De entre todas las liturgias del veraneante yo me quedo, si hay que elegir, con el paseo hasta la punta del muelle para contemplar cada tarde (si es que la nubes y la meteorología lo permiten, asunto bastante importante por aquí) el ocaso; el momento en que esa gran pelota anaranjada se zambulle definitivamente en el horizonte hasta otro día. Ayer tuvimos una bella puesta de sol. Y yo olvidé mi cámara en el hueco de las escaleras de la casa desde la que ahora, ya desperezado, escribo estas líneas. Parece como si durante los lentos minutos en que el sol se acuesta todo se detuviera. Hay una calma irreal, las respiraciones se suspenden, nadie habla, todos miran a lo lejos, esbozan una teoría sobre la belleza en silencio, alaban las virtudes del estío, esgrimen los teléfonos móviles e inmortalizan el momento. En las terrazas, a salvo de otras tentaciones, las jarras de cerveza esperan pacientes mientras las miradas se pierden entre los destellos que llegan desde las lanchas y los malecones enfrentados que parecen, ahora, casi rozarse. Las siluetas de los pescadores, contra el reverbero, se convierten definitivamente en irreales, en parte del cuadro, en esencia de lo sublime. Todos nos sentimos mejores al calor de la puesta de sol. El tiempo queda suspendido del último rayo mientras la luz del astro ahogado se proyecta sobre el cielo y lo tiñe de tonalidades rosáceas inundando el fondo malva cada vez más con su último gemido de luz. Todo está, ya digo, en suspense. Entonces atrona una música de móvil y una voz gutural retumba en mitad de la escena, desperezándonos: "¿dónde dices que está la calle? Es que no la encuentro..."

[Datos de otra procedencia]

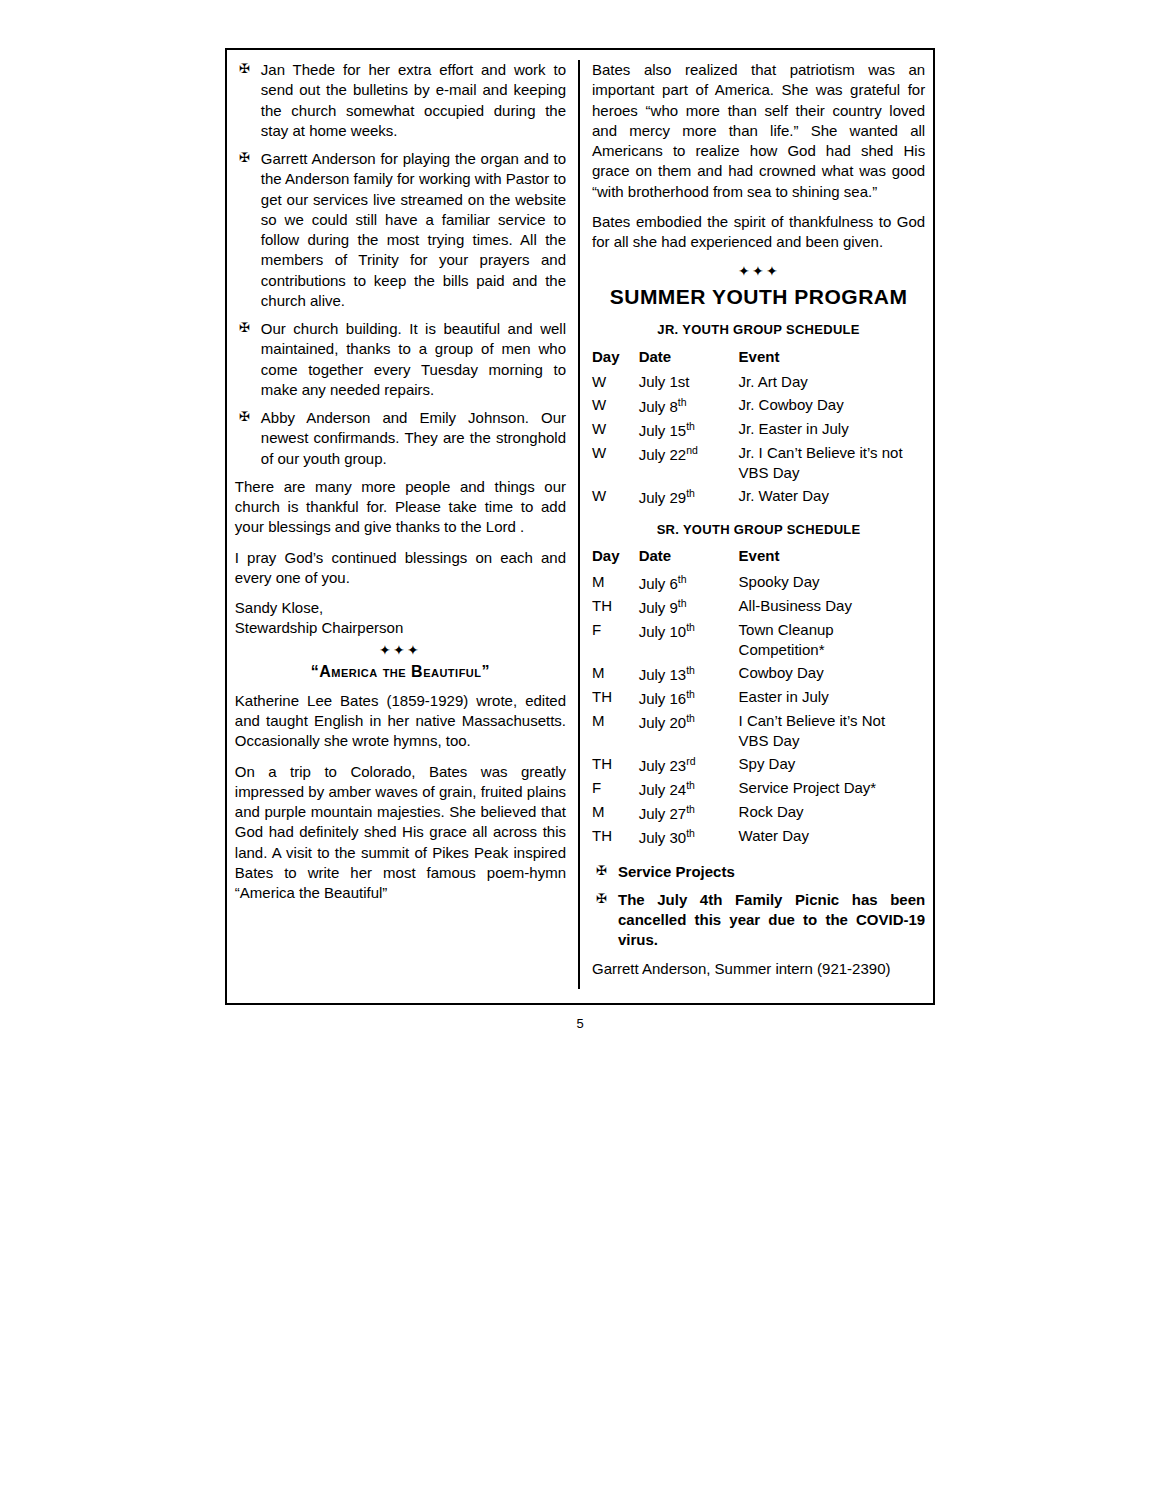Jan Thede for her extra effort and work to send out the bulletins by e-mail and keeping the church somewhat occupied during the stay at home weeks.
Garrett Anderson for playing the organ and to the Anderson family for working with Pastor to get our services live streamed on the website so we could still have a familiar service to follow during the most trying times. All the members of Trinity for your prayers and contributions to keep the bills paid and the church alive.
Our church building. It is beautiful and well maintained, thanks to a group of men who come together every Tuesday morning to make any needed repairs.
Abby Anderson and Emily Johnson. Our newest confirmands. They are the stronghold of our youth group.
There are many more people and things our church is thankful for. Please take time to add your blessings and give thanks to the Lord .
I pray God’s continued blessings on each and every one of you.
Sandy Klose,
Stewardship Chairperson
✦✦✦
“America the Beautiful”
Katherine Lee Bates (1859-1929) wrote, edited and taught English in her native Massachusetts. Occasionally she wrote hymns, too.
On a trip to Colorado, Bates was greatly impressed by amber waves of grain, fruited plains and purple mountain majesties. She believed that God had definitely shed His grace all across this land. A visit to the summit of Pikes Peak inspired Bates to write her most famous poem-hymn “America the Beautiful”
Bates also realized that patriotism was an important part of America. She was grateful for heroes “who more than self their country loved and mercy more than life.” She wanted all Americans to realize how God had shed His grace on them and had crowned what was good “with brotherhood from sea to shining sea.”
Bates embodied the spirit of thankfulness to God for all she had experienced and been given.
✦✦✦
SUMMER YOUTH PROGRAM
JR. YOUTH GROUP SCHEDULE
| Day | Date | Event |
| --- | --- | --- |
| W | July 1st | Jr. Art Day |
| W | July 8 th | Jr. Cowboy Day |
| W | July 15 th | Jr. Easter in July |
| W | July 22 nd | Jr. I Can’t Believe it’s not VBS Day |
| W | July 29 th | Jr. Water Day |
SR. YOUTH GROUP SCHEDULE
| Day | Date | Event |
| --- | --- | --- |
| M | July 6 th | Spooky Day |
| TH | July 9 th | All-Business Day |
| F | July 10 th | Town Cleanup Competition* |
| M | July 13 th | Cowboy Day |
| TH | July 16 th | Easter in July |
| M | July 20 th | I Can’t Believe it’s Not VBS Day |
| TH | July 23 rd | Spy Day |
| F | July 24 th | Service Project Day* |
| M | July 27 th | Rock Day |
| TH | July 30 th | Water Day |
Service Projects
The July 4th Family Picnic has been cancelled this year due to the COVID-19 virus.
Garrett Anderson, Summer intern (921-2390)
5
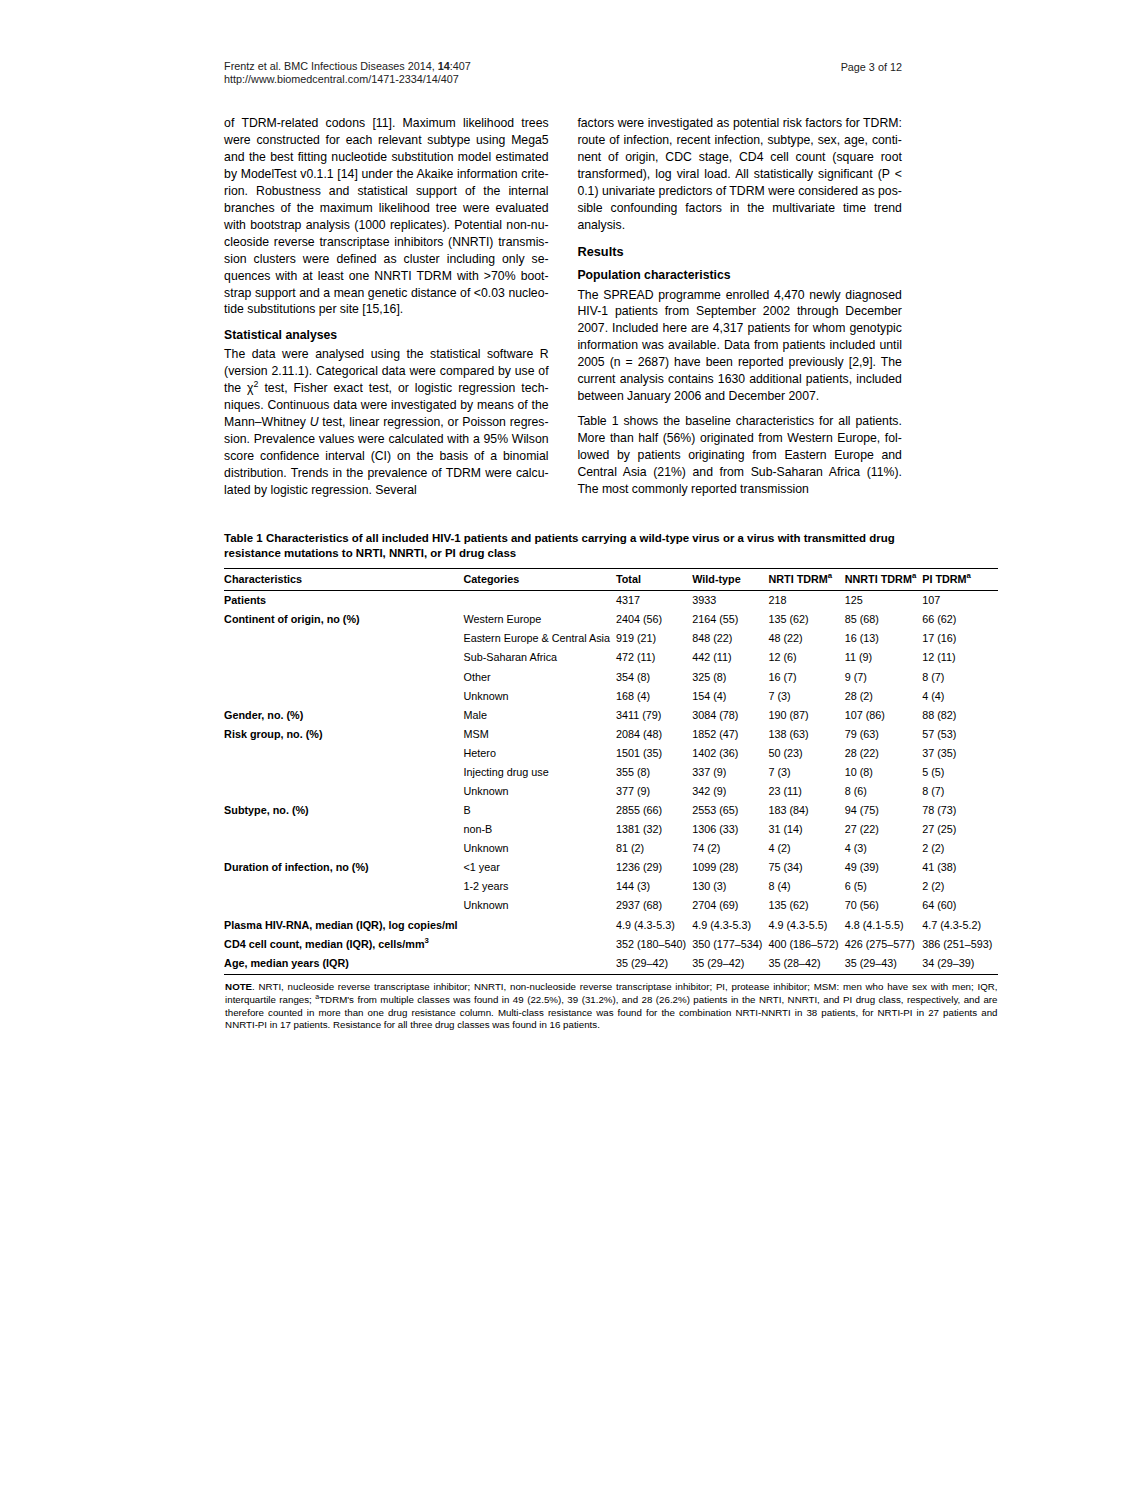Frentz et al. BMC Infectious Diseases 2014, 14:407
http://www.biomedcentral.com/1471-2334/14/407
Page 3 of 12
of TDRM-related codons [11]. Maximum likelihood trees were constructed for each relevant subtype using Mega5 and the best fitting nucleotide substitution model estimated by ModelTest v0.1.1 [14] under the Akaike information criterion. Robustness and statistical support of the internal branches of the maximum likelihood tree were evaluated with bootstrap analysis (1000 replicates). Potential non-nucleoside reverse transcriptase inhibitors (NNRTI) transmission clusters were defined as cluster including only sequences with at least one NNRTI TDRM with >70% bootstrap support and a mean genetic distance of <0.03 nucleotide substitutions per site [15,16].
Statistical analyses
The data were analysed using the statistical software R (version 2.11.1). Categorical data were compared by use of the χ2 test, Fisher exact test, or logistic regression techniques. Continuous data were investigated by means of the Mann–Whitney U test, linear regression, or Poisson regression. Prevalence values were calculated with a 95% Wilson score confidence interval (CI) on the basis of a binomial distribution. Trends in the prevalence of TDRM were calculated by logistic regression. Several
factors were investigated as potential risk factors for TDRM: route of infection, recent infection, subtype, sex, age, continent of origin, CDC stage, CD4 cell count (square root transformed), log viral load. All statistically significant (P < 0.1) univariate predictors of TDRM were considered as possible confounding factors in the multivariate time trend analysis.
Results
Population characteristics
The SPREAD programme enrolled 4,470 newly diagnosed HIV-1 patients from September 2002 through December 2007. Included here are 4,317 patients for whom genotypic information was available. Data from patients included until 2005 (n = 2687) have been reported previously [2,9]. The current analysis contains 1630 additional patients, included between January 2006 and December 2007.
Table 1 shows the baseline characteristics for all patients. More than half (56%) originated from Western Europe, followed by patients originating from Eastern Europe and Central Asia (21%) and from Sub-Saharan Africa (11%). The most commonly reported transmission
Table 1 Characteristics of all included HIV-1 patients and patients carrying a wild-type virus or a virus with transmitted drug resistance mutations to NRTI, NNRTI, or PI drug class
| Characteristics | Categories | Total | Wild-type | NRTI TDRM a | NNRTI TDRM a | PI TDRM a |
| --- | --- | --- | --- | --- | --- | --- |
| Patients | | 4317 | 3933 | 218 | 125 | 107 |
| Continent of origin, no (%) | Western Europe | 2404 (56) | 2164 (55) | 135 (62) | 85 (68) | 66 (62) |
| | Eastern Europe & Central Asia | 919 (21) | 848 (22) | 48 (22) | 16 (13) | 17 (16) |
| | Sub-Saharan Africa | 472 (11) | 442 (11) | 12 (6) | 11 (9) | 12 (11) |
| | Other | 354 (8) | 325 (8) | 16 (7) | 9 (7) | 8 (7) |
| | Unknown | 168 (4) | 154 (4) | 7 (3) | 28 (2) | 4 (4) |
| Gender, no. (%) | Male | 3411 (79) | 3084 (78) | 190 (87) | 107 (86) | 88 (82) |
| Risk group, no. (%) | MSM | 2084 (48) | 1852 (47) | 138 (63) | 79 (63) | 57 (53) |
| | Hetero | 1501 (35) | 1402 (36) | 50 (23) | 28 (22) | 37 (35) |
| | Injecting drug use | 355 (8) | 337 (9) | 7 (3) | 10 (8) | 5 (5) |
| | Unknown | 377 (9) | 342 (9) | 23 (11) | 8 (6) | 8 (7) |
| Subtype, no. (%) | B | 2855 (66) | 2553 (65) | 183 (84) | 94 (75) | 78 (73) |
| | non-B | 1381 (32) | 1306 (33) | 31 (14) | 27 (22) | 27 (25) |
| | Unknown | 81 (2) | 74 (2) | 4 (2) | 4 (3) | 2 (2) |
| Duration of infection, no (%) | <1 year | 1236 (29) | 1099 (28) | 75 (34) | 49 (39) | 41 (38) |
| | 1-2 years | 144 (3) | 130 (3) | 8 (4) | 6 (5) | 2 (2) |
| | Unknown | 2937 (68) | 2704 (69) | 135 (62) | 70 (56) | 64 (60) |
| Plasma HIV-RNA, median (IQR), log copies/ml | | 4.9 (4.3-5.3) | 4.9 (4.3-5.3) | 4.9 (4.3-5.5) | 4.8 (4.1-5.5) | 4.7 (4.3-5.2) |
| CD4 cell count, median (IQR), cells/mm 3 | | 352 (180–540) | 350 (177–534) | 400 (186–572) | 426 (275–577) | 386 (251–593) |
| Age, median years (IQR) | | 35 (29–42) | 35 (29–42) | 35 (28–42) | 35 (29–43) | 34 (29–39) |
| NOTE . NRTI, nucleoside reverse transcriptase inhibitor; NNRTI, non-nucleoside reverse transcriptase inhibitor; PI, protease inhibitor; MSM: men who have sex with men; IQR, interquartile ranges; a TDRM's from multiple classes was found in 49 (22.5%), 39 (31.2%), and 28 (26.2%) patients in the NRTI, NNRTI, and PI drug class, respectively, and are therefore counted in more than one drug resistance column. Multi-class resistance was found for the combination NRTI-NNRTI in 38 patients, for NRTI-PI in 27 patients and NNRTI-PI in 17 patients. Resistance for all three drug classes was found in 16 patients. |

Y así la magia se desvanece. Hasta el día siguiente. Y la gente continúa su camino. Yo, también.
La otra ciudad: Santander
Hace 10 años
2 comentarios:
La misma realidad es quien mejor revienta esa otra realidad mágica que sólo unos pocos saben apreciar; esa imagen del mar apagándose a la vez que el faro se ilumina para que no se oscurezca nada del todo, o ese turista que lo fotografía sin más.
Cuál es más real, la que cuesta entender, o la que todos miran sin ver ... elegid.
En efecto, Pepo, la que cuentas es una de las liturgias del verano, de todos los veranos de la historia. Ayer yo viví otra liturgia en este refugio de fin de semana (hasta el 15 de agosto no lo será del verano) Gargantilla. Caminamos, ya de noche, bajo un cielo salpicado de estrellas y carretera adelante, desde el pueblo hasta un pequeño montículo junto a la carretera que va hasta Pinilla. Íbamos con una pareja amiga y nos dejamos llevar por la magia de la noche para charlar hasta que el frío nos acogió. Ése es uno de nuestros ritos. Un rito que me lleva a la infancia y a las noches de la Peñota de los 12 años, en la Soria cercana a Arcos de Jalón. En fin, que tu "liturgia" me ha animado. Seguramente esta noche escribiré una nueva entrada con este asunto como excusa.
Lamento que no te haya gustado "La carretera". A mí me gustó mucho. Creo que ese deambular sin que nada ocurra en medio de un paisaje devastado es el hilo conductor más perturbador de la novela.
Un abrazo y sigue con tus liturgias veraniegas.